# `tests/spec/` — Phase 9 parity fixtures
Each subfolder is **one behavioural test** expressed as a `(graph, inputs) → expected outputs` triple. Both the Python and Rust implementations read the **same** JSON files; drift between them is caught by this harness.
## Layout
```
spec/<area>/<name>/
├── graph.json output of `Operon.export_config()` (Python) — the serialized workflow
├── inputs.json inputs dict passed to engine.run()
└── expected.json expected outputs dict (timing keys stripped before compare)
```
## What's deliberately excluded from these fixtures
- Live LLM / embedding / reranker HTTP calls. Provider parity lands in a follow-up batch via `wiremock`.

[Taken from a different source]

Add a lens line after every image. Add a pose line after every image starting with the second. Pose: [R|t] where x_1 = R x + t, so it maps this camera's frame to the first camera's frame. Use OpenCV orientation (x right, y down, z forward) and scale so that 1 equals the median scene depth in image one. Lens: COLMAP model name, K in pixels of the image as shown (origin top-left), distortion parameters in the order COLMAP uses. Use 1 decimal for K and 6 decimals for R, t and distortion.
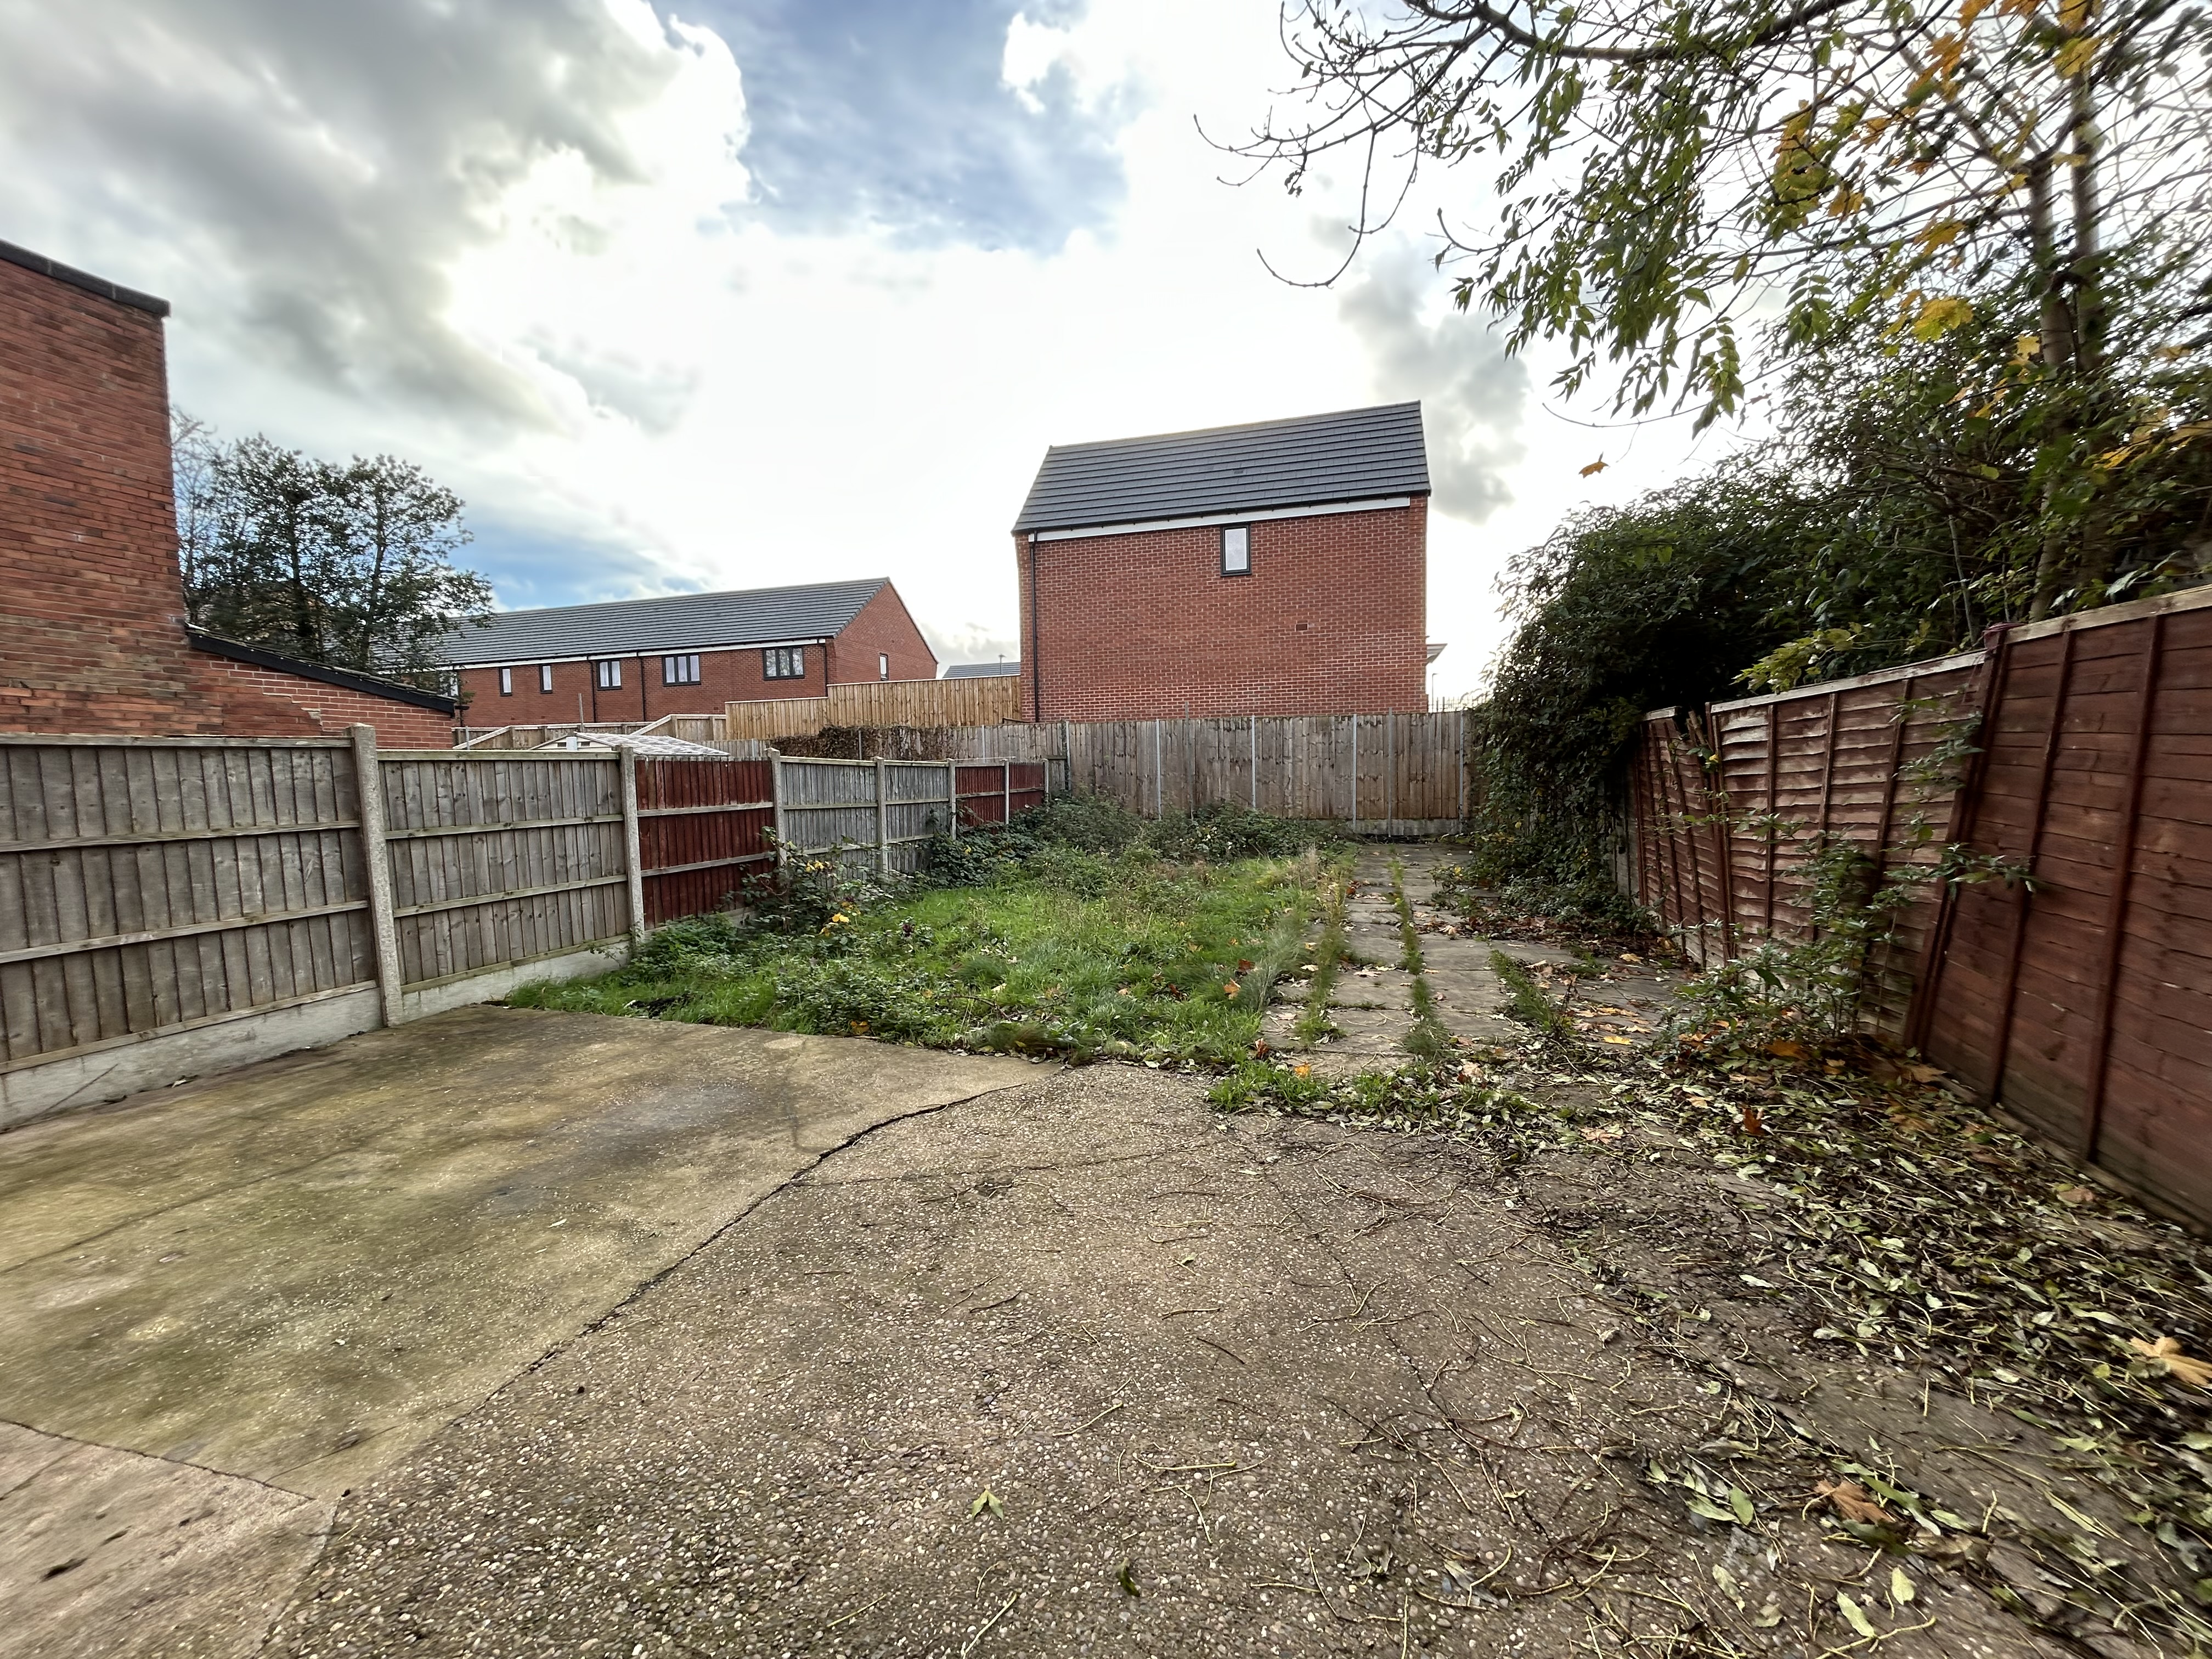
lens RADIAL K [[883.8, 0, 1106.0], [0, 883.8, 829.5], [0, 0, 1]] dist [0.001168, 0.000123]
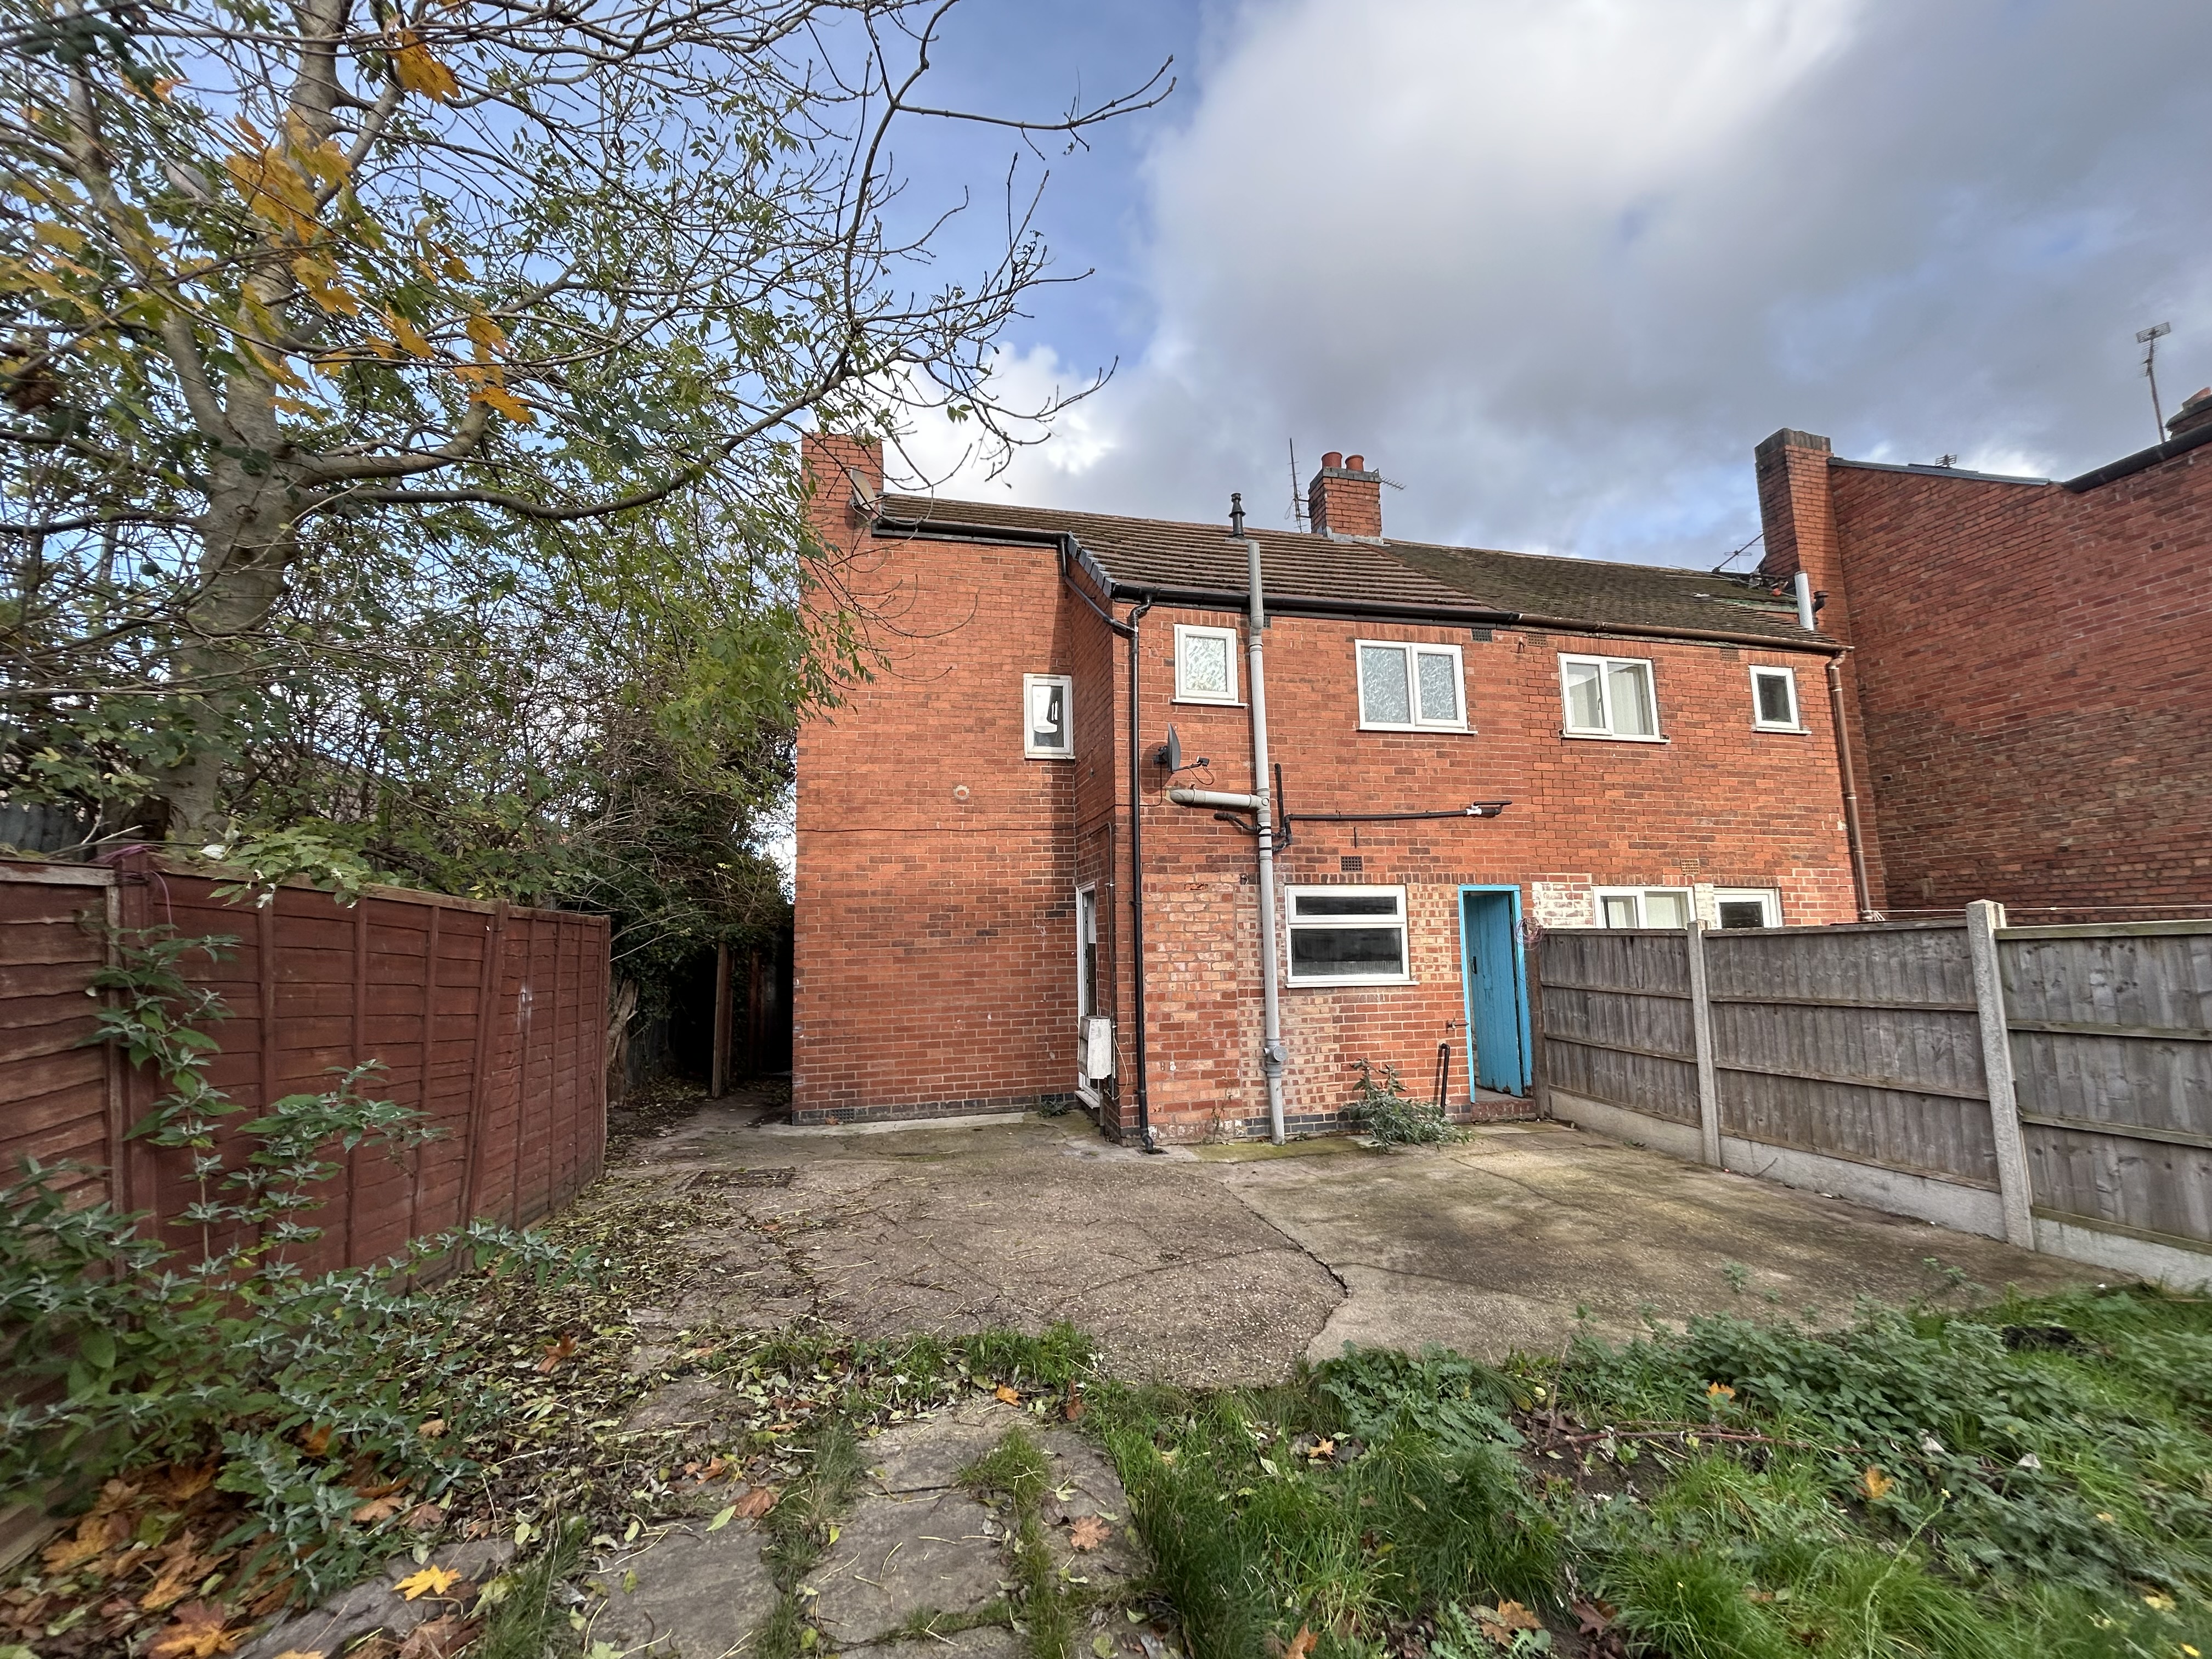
lens RADIAL K [[883.8, 0, 1106.0], [0, 883.8, 829.5], [0, 0, 1]] dist [0.001168, 0.000123]
pose [[-0.882592, -0.035107, -0.468826, 0.557610], [-0.001338, 0.997392, -0.072168, -0.167577], [0.470137, -0.063067, -0.880337, 1.867734]]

- Telemetry-backed assertions (Langfuse, OperonEyes). Trace-shape parity lands in `spec/telemetry/` separately.
- Anything non-deterministic that isn't covered by seeds/mocks.
## Running
```bash
# Rust — via the spec_core binary
cd rust && cargo test -p operonx --test spec_core
# Target one fixture
cd rust && cargo test -p operonx --test spec_core single_code_op
```
## Timing-key stripping
`$start_time`, `$end_time`, `$duration_ms` are attached by the engine on every run and vary between invocations. The harness in `tests/common/mod.rs` strips them before comparison — they are *presence-checked* separately in the `timing_keys_present` fixture.